On l’oublie trop souvent sous nos latitudes : le dictateur islamo-militariste, qui règne à Khartoum depuis le coup d’Etat fomenté par les Frères musulmans en 1989, consacre l’essentiel de son temps – et du budget de l’Etat – à réprimer avec sauvagerie toute forme de contestation. Et comme il doit faire face à plusieurs mouvements de rébellion, au Darfour comme dans la région du Nil Bleu ou dans les monts Nouba, au Kordofan du Sud, il envoie ses avions (russes) bombarder les villages et ses milices massacrer les civils. Lesquels civils finissent soit par se joindre aux rebelles, soit, donc, par fuir leur pays avec l’espoir de refaire leur vie en Europe. Et c’est ainsi qu’après un chemin de croix à travers la Libye ou l’Egypte (deux pays où, racisme anti-Noirs aidant, ils sont rackettés, battus, jetés pendant des semaines dans des geôles immondes), ils arrivent par milliers en France, généralement avec pour objectif de continuer jusqu’en Grande-Bretagne, mais décidant aussi désormais de plus en plus souvent de rester dans l’Hexagone. Douloureux paradoxe : Omar el-Béchir a beau être recherché par la Cour pénale internationale qui l’a inculpé en juillet 2010 de crimes de génocide contre les tribus four, masalit et zaghawa, lui vit et dort dans son palais ; quant à ses victimes, du moins celles qui ont réussi à survivre à ses exactions, elles vivent soit sous des tentes dans de gigantesques camps de déplacés au Soudan ou de réfugiés au Tchad, soit sous des tentes posées sur le bitume parisien. Et voilà, Madame, pourquoi votre trottoir est plein de migrants soudanais. Et voilà, également, pourquoi il faut les aider, c’est-à-dire aider les associations humanitaires qui leur fournissent (parfois irrégulièrement hélas) de quoi manger ; fournir à ces demandeurs d’asile un accompagnement dans leurs démarches, ne pas les laisser se dépatouiller seuls pour faire valoir leurs droits. Il y aurait bien sûr un très bon moyen d’épargner à ces Soudanais de devoir fuir la dictature qui les persécute : ce serait évidemment de débarrasser leur pays du génocidaire Omar el-Béchir en parvenant à l’envoyer devant la Cour pénale internationale qui le réclame depuis maintenant cinq ans. L’Europe et la France pourraient y contribuer.

• **EXTRAIT DE DONNÉES**
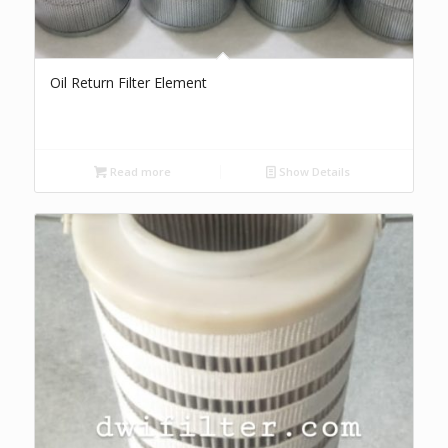
Oil Return Filter Element
Read more
Show Details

• **À FAIRE**
(1) D'après l'extrait, en quelle année a eu lieu le coup d'État qui a porté au pouvoir le dictateur régnant à Khartoum ?
(2) Reformulez sous forme de liste le paragraphe de l'extrait qui commence par « On l’oublie trop souvent », en conservant ses faits principaux.

• **RÉPONSES DONNÉES**
(1) En 1989.

(2)
- Omar el-Béchir règne à Khartoum depuis le coup d’État fomenté par les Frères musulmans en 1989. Il consacre l’essentiel de son temps et du budget de l’État à réprimer toute contestation.
- Face aux rébellions au Darfour, dans la région du Nil Bleu et dans les monts Nouba (Kordofan du Sud), il fait bombarder les villages par ses avions russes et massacrer les civils par ses milices.
- Les civils rejoignent les rebelles ou fuient vers l’Europe. Ils passent par la Libye ou l’Égypte, où ils sont rackettés, battus et emprisonnés.
- Ils arrivent par milliers en France, souvent pour continuer vers la Grande-Bretagne, mais restent de plus en plus dans l’Hexagone.
- La Cour pénale internationale a inculpé Omar el-Béchir en juillet 2010 de génocide contre les tribus four, masalit et zaghawa. Pourtant, il vit dans son palais.
- Ses victimes survivantes vivent sous des tentes, dans des camps au Soudan ou au Tchad, ou sur le bitume parisien.
- Il faut aider ces migrants en soutenant les associations humanitaires qui les nourrissent et en accompagnant ces demandeurs d’asile dans leurs démarches.
- La solution serait de faire comparaître Omar el-Béchir devant la Cour pénale internationale, qui le réclame depuis cinq ans. L’Europe et la France pourraient y contribuer.